Doch auch der Ausstellungstitel „through the eyes of...“ wirft eine Frage auf: Mit welchem Blick besuchen wir die Orte in seiner Kunst? Sehen wir durch die Augen einer Hauskatze, die von einem Balkongeländer tänzelnd auf ihr Quartier blickt? Oder sind wir das Blatt an einem Baum, das seine verbleibende Existenz bis zum nahenden Herbst mit Seeblick ausklingen lässt? Vielleicht wachen wir auch als sonnenwarme Hauswand still über die Landschaft. Der Künstler gibt einen intimen Blick frei, ohne zu verraten, wer sich hinter seiner Wahrnehmung verbirgt. Er fragt geheimnisvoll: „Wer willst du sein?“ – und gestattet alle Antworten.
In „through the eyes of...“ erlaubt uns der Künstler, unsere eigene Realität in seinen Lebensräumen zu erzählen.
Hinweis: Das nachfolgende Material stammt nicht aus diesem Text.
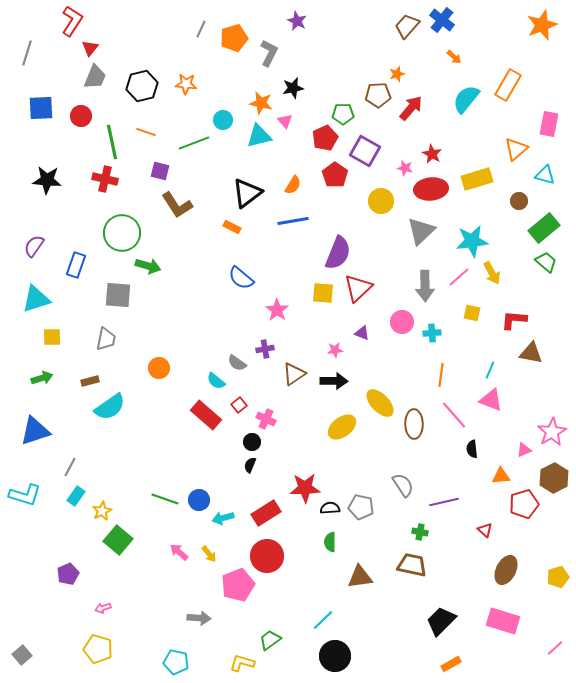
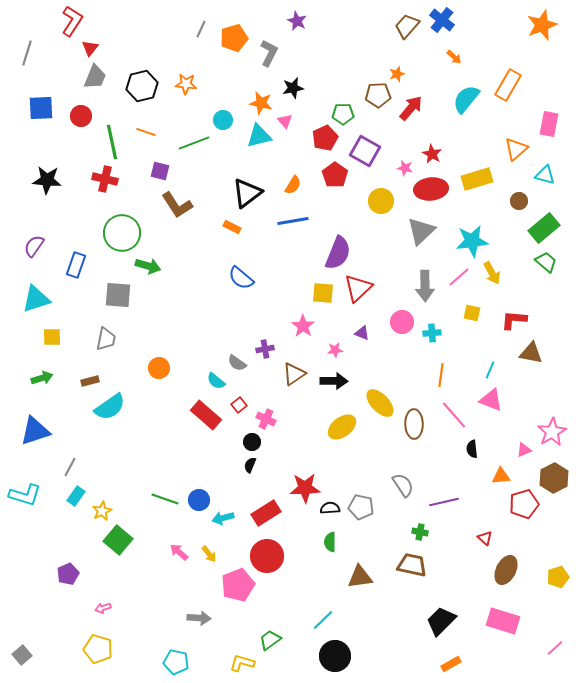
pink star at (277, 310): moved 26 px right, 16 px down
red triangle at (485, 530): moved 8 px down
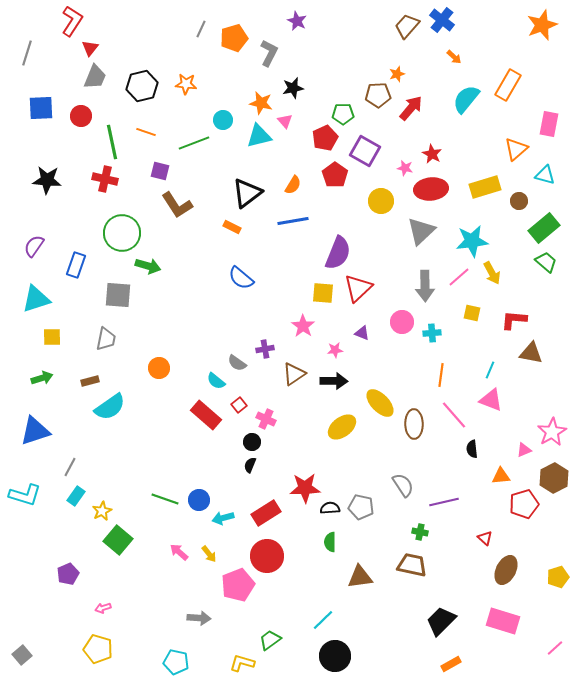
yellow rectangle at (477, 179): moved 8 px right, 8 px down
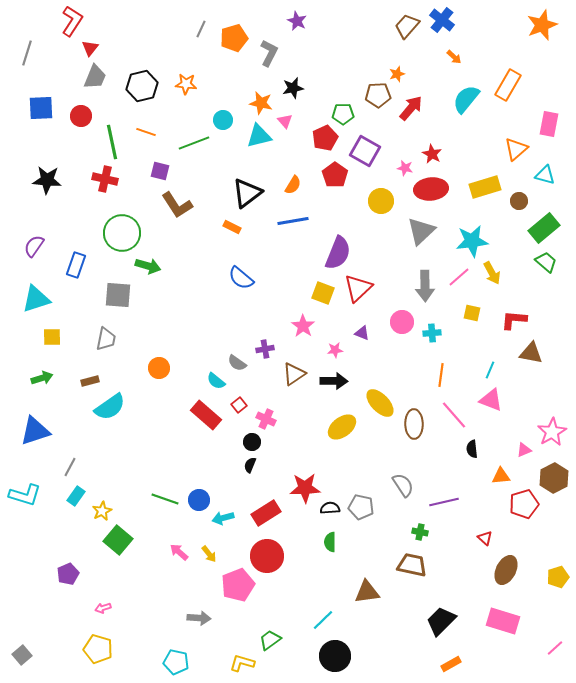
yellow square at (323, 293): rotated 15 degrees clockwise
brown triangle at (360, 577): moved 7 px right, 15 px down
Es sind die harmonischsten Spielorte, die Thomas Geyer für unsere Geschichten kreiert hat: Hier spürt man, wo man leben möchte. Ganz egal, ob in der Stadt oder auf dem Land, in einer Villa mit Freitreppe, auf einer Lichtung im Wald – oder, eben mit Fensterblick zum Hinterhof.